The Revolution
The artificial intelligence revolution is sweeping the globe, and it’s gaining momentum. The rate of progress in artificial intelligence is one of the most disputed aspects of the constant increase in teaching computers and robots how to observe the world, make sense of it, and eventually execute complex tasks in both the physical and virtual environments. And not just real product breakthroughs and research milestones are used to gauge how rapidly the industry is advancing, but also the predictions and expressed worries of AI executives, futurists, academics, economists, and legislators. The world will be changed by AI, but how and when are still unknown.

In a continuous effort to assist address those questions, the conclusions of a group of specialists were published today. The experts were assembled as part of the second annual AI Index and include members of Harvard, MIT, Stanford, the organisation OpenAI, and the Partnership on AI industrial consortium, among others. The idea is to use concrete data to track the field’s progress and make sense of it in relation to problematic issues like workplace automation and the overall quest for artificial general intelligence, or intelligence that would allow a computer to perform any activity that a human could.

Commercial and scientific activity in AI, as well as financing, is booming pretty much everywhere on the earth in this spirit of global analysis. In Europe and Asia, there is a particularly high concentration, with China, Japan, and South Korea leading the East in AI research paper publishing, university enrolment, and patent applications. In reality, Europe is the most prolific publisher of AI papers, accounting for 28% of all AI-related publications in 2017. China comes in second with 25% of the vote, followed by North America with 17%.
The Power Shift
Machine learning and so-called probabilistic reasoning — or the type of cognition-related performance that allows a game-playing AI to outperform a human opponent — is far and away from the dominating study category, according to the report.
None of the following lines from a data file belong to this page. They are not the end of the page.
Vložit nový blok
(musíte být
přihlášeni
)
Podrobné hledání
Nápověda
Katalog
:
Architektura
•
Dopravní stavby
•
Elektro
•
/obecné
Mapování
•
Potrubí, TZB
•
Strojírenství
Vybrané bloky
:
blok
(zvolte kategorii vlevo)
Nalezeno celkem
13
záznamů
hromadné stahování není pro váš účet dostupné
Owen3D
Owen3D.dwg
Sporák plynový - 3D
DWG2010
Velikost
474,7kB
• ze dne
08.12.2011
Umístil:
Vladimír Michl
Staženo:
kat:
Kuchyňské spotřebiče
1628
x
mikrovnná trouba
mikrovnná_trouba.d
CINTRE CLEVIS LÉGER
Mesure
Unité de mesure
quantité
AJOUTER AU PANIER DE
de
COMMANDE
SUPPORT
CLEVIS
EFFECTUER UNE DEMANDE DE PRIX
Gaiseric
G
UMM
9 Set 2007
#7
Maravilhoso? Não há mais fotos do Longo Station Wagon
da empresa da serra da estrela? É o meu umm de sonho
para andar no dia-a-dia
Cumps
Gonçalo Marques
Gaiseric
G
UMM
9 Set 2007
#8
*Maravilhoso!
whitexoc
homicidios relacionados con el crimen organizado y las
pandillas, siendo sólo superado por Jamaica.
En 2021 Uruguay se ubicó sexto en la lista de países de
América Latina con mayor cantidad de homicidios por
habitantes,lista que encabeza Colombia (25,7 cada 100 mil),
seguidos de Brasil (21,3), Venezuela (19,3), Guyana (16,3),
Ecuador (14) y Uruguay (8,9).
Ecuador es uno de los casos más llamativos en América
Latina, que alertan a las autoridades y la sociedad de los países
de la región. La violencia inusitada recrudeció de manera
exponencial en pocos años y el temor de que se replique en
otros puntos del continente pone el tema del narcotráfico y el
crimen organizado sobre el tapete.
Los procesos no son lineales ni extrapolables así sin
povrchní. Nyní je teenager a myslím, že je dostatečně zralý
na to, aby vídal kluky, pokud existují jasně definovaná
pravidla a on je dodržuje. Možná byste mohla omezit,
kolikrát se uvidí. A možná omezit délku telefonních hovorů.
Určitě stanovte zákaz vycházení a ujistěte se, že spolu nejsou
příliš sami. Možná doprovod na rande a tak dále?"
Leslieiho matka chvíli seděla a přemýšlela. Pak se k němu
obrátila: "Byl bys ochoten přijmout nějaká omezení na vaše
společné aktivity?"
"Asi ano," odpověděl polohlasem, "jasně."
Work on computer vision, a foundational sub-discipline of AI that’s assisting in the development of self-driving cars and powering augmented reality and object recognition, and neural networks, which, like machine learning, are crucial in training those algorithms to improve over time, aren’t far behind. Natural language processing, which allows your voice assistant to comprehend what you’re saying and reply properly, and the general strategic planning process, which will be required by robots as automated devices become more interwoven into daily life, are less relevant for now.

AI continues to improve in terms of performance, particularly in disciplines like computer vision. The time it takes to spin up a model that can identify photographs with state-of-the-art accuracy plummeted “from roughly one hour to around four minutes” in just 18 months, according to the paper, which measured benchmark performance for the widely-used image training database ImageNet. This translates to a 16-fold increase in training speed. Other areas, such as object segmentation, which allows the software to distinguish between an image’s backdrop and its subject, has seen a 72 per cent boost in precision in just three years.

Breaking down certain key 2018 milestones in domains like game-playing and medical diagnostics, where progress is advancing at unexpected rates, AI has dominated the endgame. These include milestone performances versus amateur and later former professional players in the online battle arena game Dota 2, as well as improvements from Google-owned DeepMind in playing the classic first-person shooter Quake in objective-oriented game variants like capture the flag.

Accuracy and proficiency in areas like machine translation and parsing, which allows the software to comprehend syntactic patterns and more easily answer queries, is improving, but with diminishing returns as algorithms approach closer to the human-level understanding of language.
The Evolution
All of this hard data is crucial in determining where the AI field is right now, as well as how it has evolved over time and is expected to evolve in the future. Yet, when it comes to more difficult questions about automation and how AI could be used in areas like criminal justice, border patrol screenings, combat, and other areas where performance is less essential than underlying governmental policy, we’re still in the dark. AI will only become more advanced, but there are a number of technological, as well as bias and safety, challenges to overcome before such software can be used without error in hospitals, police departments, and airports.

We’ve accepted that mass unemployment is unlikely to occur anytime soon as a result of automation, and the greater question is whether we as a society are prepared for the nature of labour to shift toward less stable, lower-paying jobs without safety nets like health insurance.

Not everyone will lose their job immediately. Rather, certain positions will be automated while others will be phased out over time. And some occupations will always necessitate the presence of a human. Workers’ fates will be determined by employer limits, labour laws and regulations, and whether or not a good enough system exists to help them transfer into new positions or industries. According to a McKinsey Global Institute analysis from November of last year, global automation might cost 800 million jobs by 2030, yet just approximately 6% of all jobs are at risk of being completely automated. How that transition from a human-only work to one aided by AI or robots is handled could be the difference between a full-fledged disaster and a historical paradigm shift.
The Aftermath
There isn’t always dread and gloom. Asking the proper questions and ensuring that policymakers, the public, and AI industry leaders get the data they need to make educated decisions is part of the AI Index report’s premise. It may be too soon to accurately assess AI’s impact on society — the industry is still in its infancy — but preparing ourselves for what it all means and how it will affect daily life, work, and public institutions such as health care, education, and law enforcement is perhaps just as important as the research and product development itself. We can only avoid the risk of developing technologies that change the world for the worse if we invest in both law enforcement and R&D.